* _DATASET ENTRIES_
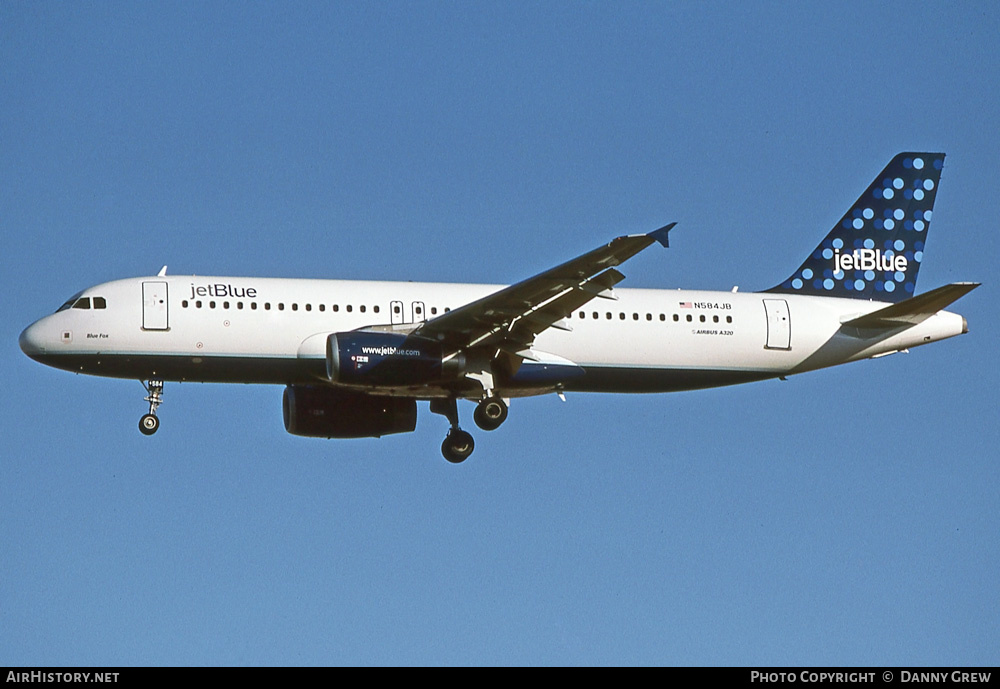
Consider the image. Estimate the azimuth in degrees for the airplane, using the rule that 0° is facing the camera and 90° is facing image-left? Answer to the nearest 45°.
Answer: approximately 90°
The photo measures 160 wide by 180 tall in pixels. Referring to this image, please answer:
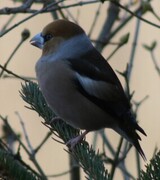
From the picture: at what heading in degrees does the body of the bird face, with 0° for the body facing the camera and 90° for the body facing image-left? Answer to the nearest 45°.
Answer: approximately 90°
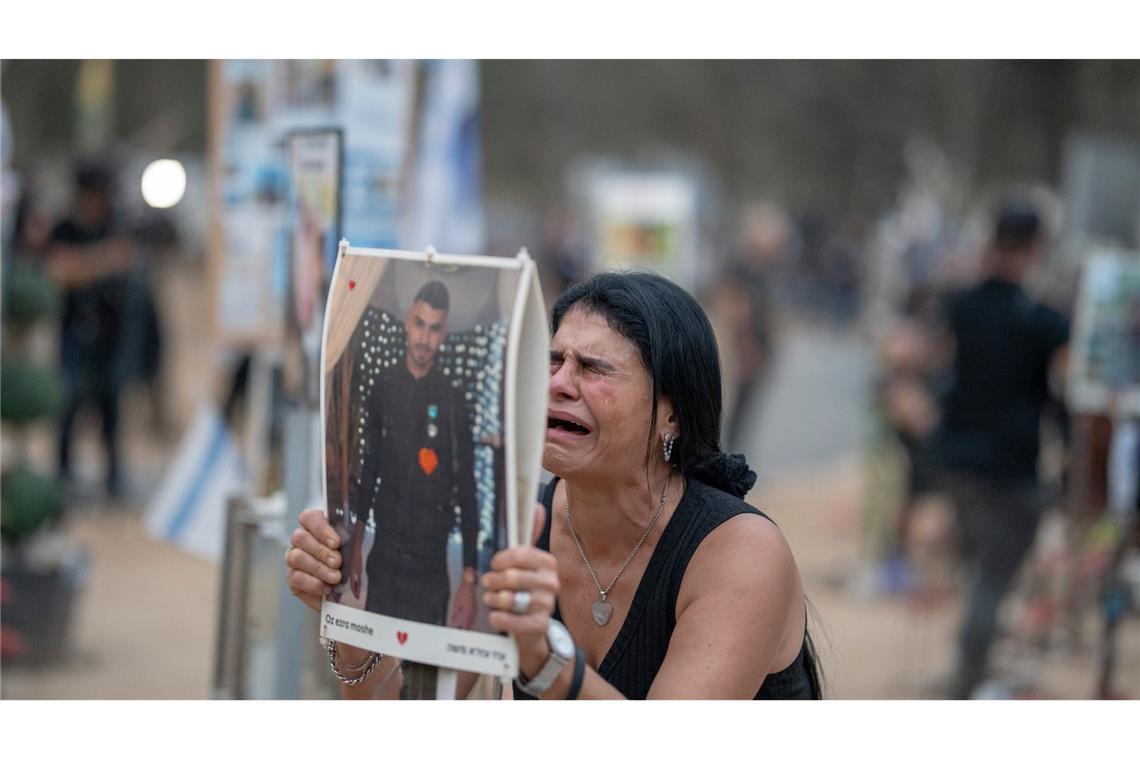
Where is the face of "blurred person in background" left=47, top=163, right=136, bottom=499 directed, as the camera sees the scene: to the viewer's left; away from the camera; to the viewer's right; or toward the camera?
toward the camera

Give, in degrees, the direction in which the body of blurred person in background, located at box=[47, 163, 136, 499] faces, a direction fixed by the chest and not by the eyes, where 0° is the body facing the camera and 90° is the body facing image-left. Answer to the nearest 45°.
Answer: approximately 0°

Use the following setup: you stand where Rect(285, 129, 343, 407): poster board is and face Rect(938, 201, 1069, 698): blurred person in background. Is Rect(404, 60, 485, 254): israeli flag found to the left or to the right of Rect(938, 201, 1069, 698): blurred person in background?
left

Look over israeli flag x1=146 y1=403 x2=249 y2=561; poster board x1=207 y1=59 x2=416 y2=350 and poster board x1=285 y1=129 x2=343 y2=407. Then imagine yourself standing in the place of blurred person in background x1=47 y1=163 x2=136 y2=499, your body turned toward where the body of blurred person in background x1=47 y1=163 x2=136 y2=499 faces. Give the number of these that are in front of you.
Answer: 3

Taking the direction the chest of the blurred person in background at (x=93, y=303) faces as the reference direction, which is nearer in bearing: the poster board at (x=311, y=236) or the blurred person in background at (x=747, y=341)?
the poster board

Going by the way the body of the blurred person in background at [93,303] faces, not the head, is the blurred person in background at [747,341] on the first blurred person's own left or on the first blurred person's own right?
on the first blurred person's own left

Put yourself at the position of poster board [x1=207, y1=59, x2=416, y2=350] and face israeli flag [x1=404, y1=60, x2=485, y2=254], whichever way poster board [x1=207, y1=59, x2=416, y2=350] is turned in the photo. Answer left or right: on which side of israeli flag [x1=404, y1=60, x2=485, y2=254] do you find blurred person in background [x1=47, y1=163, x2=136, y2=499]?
left

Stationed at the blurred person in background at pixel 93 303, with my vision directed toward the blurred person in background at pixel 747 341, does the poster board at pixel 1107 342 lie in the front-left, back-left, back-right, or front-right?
front-right

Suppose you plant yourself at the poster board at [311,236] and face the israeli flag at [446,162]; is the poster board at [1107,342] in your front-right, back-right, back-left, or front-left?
front-right

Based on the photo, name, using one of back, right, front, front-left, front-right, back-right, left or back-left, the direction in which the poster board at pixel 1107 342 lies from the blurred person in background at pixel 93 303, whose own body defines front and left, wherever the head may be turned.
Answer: front-left

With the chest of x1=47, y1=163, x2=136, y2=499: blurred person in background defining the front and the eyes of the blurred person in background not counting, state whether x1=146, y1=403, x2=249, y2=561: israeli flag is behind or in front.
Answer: in front
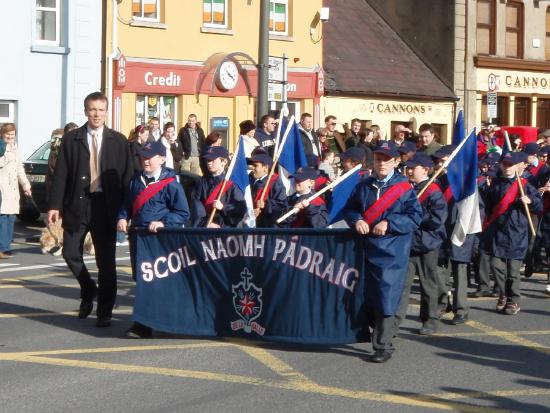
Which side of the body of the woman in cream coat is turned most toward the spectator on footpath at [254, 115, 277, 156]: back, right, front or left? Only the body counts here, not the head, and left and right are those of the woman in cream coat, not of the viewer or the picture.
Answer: left

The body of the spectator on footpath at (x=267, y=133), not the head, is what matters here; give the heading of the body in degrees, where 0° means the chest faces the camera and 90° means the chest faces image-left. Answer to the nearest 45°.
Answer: approximately 315°

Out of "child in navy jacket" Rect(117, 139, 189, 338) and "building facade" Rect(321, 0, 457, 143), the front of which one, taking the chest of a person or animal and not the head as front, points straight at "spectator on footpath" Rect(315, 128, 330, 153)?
the building facade

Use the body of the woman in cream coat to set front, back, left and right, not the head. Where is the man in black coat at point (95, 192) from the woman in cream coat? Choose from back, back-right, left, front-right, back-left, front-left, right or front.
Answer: front-right

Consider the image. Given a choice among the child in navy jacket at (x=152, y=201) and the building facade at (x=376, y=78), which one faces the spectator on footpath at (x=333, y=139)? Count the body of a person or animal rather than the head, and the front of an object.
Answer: the building facade

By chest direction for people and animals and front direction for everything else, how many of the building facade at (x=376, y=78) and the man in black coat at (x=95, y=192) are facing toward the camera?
2

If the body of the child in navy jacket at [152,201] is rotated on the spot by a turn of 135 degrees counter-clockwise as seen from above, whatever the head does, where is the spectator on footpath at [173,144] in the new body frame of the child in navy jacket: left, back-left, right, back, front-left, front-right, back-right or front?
left

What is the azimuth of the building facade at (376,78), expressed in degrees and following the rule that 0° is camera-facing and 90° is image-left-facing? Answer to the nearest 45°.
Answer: approximately 0°
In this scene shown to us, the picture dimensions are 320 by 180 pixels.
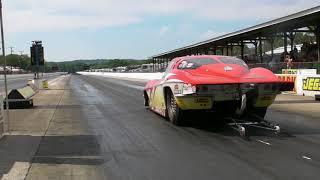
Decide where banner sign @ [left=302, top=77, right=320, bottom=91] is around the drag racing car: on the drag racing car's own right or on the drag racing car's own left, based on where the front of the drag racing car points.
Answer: on the drag racing car's own right

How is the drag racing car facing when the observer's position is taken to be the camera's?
facing away from the viewer and to the left of the viewer

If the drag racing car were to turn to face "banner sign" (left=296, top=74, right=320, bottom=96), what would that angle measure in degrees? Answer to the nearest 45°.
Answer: approximately 45° to its right
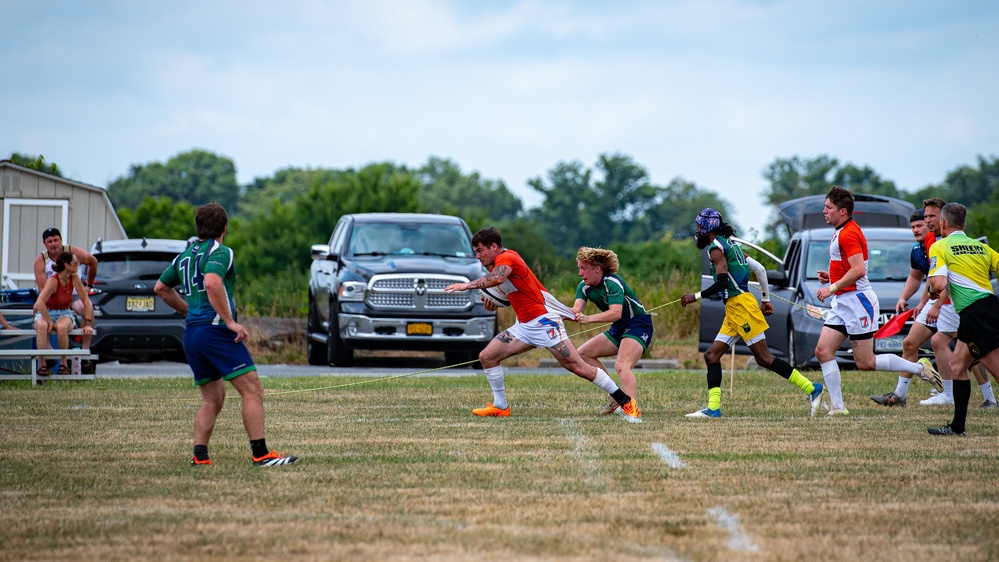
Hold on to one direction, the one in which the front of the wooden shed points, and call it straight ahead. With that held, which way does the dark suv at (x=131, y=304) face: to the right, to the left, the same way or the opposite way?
the opposite way

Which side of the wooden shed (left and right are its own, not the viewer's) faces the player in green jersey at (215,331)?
front

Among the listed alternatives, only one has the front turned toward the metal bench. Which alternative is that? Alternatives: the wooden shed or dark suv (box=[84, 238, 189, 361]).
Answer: the wooden shed

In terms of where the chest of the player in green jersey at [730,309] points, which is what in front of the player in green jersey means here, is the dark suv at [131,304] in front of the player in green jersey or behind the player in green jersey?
in front

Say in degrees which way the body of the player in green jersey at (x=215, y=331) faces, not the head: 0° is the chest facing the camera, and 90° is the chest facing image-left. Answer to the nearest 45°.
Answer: approximately 225°

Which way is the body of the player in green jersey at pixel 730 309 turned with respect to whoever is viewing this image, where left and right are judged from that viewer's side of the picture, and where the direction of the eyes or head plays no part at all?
facing to the left of the viewer

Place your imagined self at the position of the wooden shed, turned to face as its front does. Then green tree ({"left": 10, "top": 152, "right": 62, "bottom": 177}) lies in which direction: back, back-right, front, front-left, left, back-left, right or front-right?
back

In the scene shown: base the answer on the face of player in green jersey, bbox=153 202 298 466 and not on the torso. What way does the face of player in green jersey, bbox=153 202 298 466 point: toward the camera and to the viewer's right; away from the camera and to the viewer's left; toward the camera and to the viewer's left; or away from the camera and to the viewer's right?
away from the camera and to the viewer's right

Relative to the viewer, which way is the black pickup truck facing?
toward the camera

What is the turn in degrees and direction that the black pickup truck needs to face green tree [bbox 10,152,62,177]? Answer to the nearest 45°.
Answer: approximately 135° to its right

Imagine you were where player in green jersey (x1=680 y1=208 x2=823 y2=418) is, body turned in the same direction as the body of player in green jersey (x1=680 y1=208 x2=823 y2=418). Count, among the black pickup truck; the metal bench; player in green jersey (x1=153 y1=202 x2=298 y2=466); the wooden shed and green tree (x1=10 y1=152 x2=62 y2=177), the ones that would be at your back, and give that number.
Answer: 0

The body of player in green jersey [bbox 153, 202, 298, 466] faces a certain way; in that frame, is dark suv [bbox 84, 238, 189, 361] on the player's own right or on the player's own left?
on the player's own left

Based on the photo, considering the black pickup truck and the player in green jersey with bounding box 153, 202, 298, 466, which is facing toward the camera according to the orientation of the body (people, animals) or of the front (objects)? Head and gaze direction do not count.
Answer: the black pickup truck

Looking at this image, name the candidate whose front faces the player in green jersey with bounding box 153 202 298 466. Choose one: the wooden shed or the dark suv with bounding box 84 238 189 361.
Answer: the wooden shed

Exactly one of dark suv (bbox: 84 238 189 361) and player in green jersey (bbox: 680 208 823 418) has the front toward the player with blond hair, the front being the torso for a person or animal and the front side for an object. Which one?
the player in green jersey

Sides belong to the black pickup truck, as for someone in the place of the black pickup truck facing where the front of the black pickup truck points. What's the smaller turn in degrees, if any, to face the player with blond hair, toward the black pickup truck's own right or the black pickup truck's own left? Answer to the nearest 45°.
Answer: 0° — it already faces them

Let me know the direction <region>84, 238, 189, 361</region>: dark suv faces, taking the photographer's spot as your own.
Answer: facing away from the viewer

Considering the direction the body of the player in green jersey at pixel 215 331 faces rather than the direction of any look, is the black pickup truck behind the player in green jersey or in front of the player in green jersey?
in front
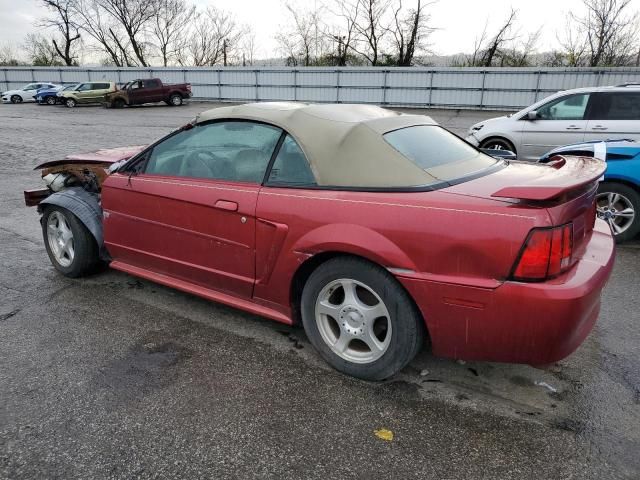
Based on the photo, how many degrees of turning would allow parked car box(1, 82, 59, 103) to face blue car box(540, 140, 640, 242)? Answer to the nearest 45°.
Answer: approximately 90° to its left

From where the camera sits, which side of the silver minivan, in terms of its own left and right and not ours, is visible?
left

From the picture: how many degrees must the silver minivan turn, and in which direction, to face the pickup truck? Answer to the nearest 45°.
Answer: approximately 45° to its right

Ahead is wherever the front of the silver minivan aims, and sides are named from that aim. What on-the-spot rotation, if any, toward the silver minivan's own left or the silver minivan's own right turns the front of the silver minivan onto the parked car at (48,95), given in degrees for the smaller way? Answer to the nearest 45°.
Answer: approximately 45° to the silver minivan's own right

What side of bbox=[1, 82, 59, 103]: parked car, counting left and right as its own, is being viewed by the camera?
left

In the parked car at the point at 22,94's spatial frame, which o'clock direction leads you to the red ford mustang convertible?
The red ford mustang convertible is roughly at 9 o'clock from the parked car.

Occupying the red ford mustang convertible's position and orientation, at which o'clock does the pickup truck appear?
The pickup truck is roughly at 1 o'clock from the red ford mustang convertible.

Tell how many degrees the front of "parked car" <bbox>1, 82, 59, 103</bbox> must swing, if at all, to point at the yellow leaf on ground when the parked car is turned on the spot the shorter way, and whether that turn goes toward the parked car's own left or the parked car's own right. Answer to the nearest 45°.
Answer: approximately 90° to the parked car's own left

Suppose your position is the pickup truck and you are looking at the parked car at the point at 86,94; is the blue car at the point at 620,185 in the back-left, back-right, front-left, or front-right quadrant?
back-left

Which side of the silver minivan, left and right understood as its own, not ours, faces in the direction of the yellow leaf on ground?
left

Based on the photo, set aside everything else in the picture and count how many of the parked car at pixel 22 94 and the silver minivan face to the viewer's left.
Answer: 2
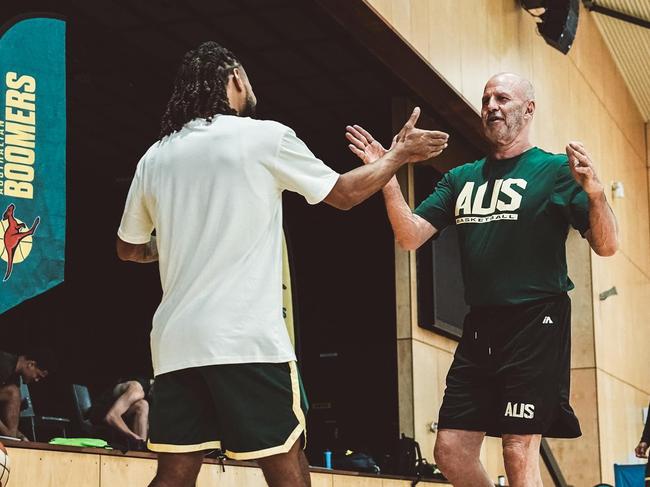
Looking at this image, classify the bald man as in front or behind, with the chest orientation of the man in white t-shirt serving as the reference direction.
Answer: in front

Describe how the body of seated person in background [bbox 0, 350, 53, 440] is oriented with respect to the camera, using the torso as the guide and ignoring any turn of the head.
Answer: to the viewer's right

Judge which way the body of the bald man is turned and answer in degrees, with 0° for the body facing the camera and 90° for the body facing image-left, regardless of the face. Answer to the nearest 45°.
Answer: approximately 45°

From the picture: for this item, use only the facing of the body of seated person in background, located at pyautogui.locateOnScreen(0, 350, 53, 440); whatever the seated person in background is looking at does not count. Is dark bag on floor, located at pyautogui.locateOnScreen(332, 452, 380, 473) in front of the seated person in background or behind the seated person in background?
in front

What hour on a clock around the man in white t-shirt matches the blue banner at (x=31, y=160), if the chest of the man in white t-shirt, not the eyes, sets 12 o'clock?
The blue banner is roughly at 10 o'clock from the man in white t-shirt.

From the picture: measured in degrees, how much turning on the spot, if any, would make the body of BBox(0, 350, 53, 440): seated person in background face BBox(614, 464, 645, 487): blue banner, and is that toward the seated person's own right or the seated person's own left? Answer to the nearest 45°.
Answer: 0° — they already face it

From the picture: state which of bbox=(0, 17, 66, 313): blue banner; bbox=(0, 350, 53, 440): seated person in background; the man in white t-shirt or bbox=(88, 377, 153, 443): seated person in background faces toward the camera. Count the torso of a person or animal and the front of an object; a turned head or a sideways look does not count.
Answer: the blue banner

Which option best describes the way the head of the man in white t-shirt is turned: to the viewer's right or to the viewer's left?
to the viewer's right

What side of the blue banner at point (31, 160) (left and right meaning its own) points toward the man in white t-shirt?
front

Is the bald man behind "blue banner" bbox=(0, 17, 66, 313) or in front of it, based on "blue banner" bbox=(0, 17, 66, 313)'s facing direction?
in front

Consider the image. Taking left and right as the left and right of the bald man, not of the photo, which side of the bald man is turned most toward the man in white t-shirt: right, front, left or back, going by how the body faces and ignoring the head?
front

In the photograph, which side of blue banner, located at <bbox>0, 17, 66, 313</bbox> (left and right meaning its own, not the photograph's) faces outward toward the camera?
front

* _DIRECTIONS FOR THIS TASK_
The expected response consists solely of the lines from the one with "Is the bald" through the end of the records, repeated exactly.

* _WRITTEN RESPONSE_
Is the bald man behind "blue banner" bbox=(0, 17, 66, 313) or in front of it, based on "blue banner" bbox=(0, 17, 66, 313)'s facing direction?
in front

Consider the image. Taking left and right as the left and right of the bald man, not of the photo, which side of the bald man is turned most toward the man in white t-shirt: right, front, left or back, going by how the body faces and ignoring the head?
front

In the photograph, which side of blue banner, located at <bbox>0, 17, 66, 313</bbox> (left and right meaning its own, not the photograph's) faces outward toward the camera?
front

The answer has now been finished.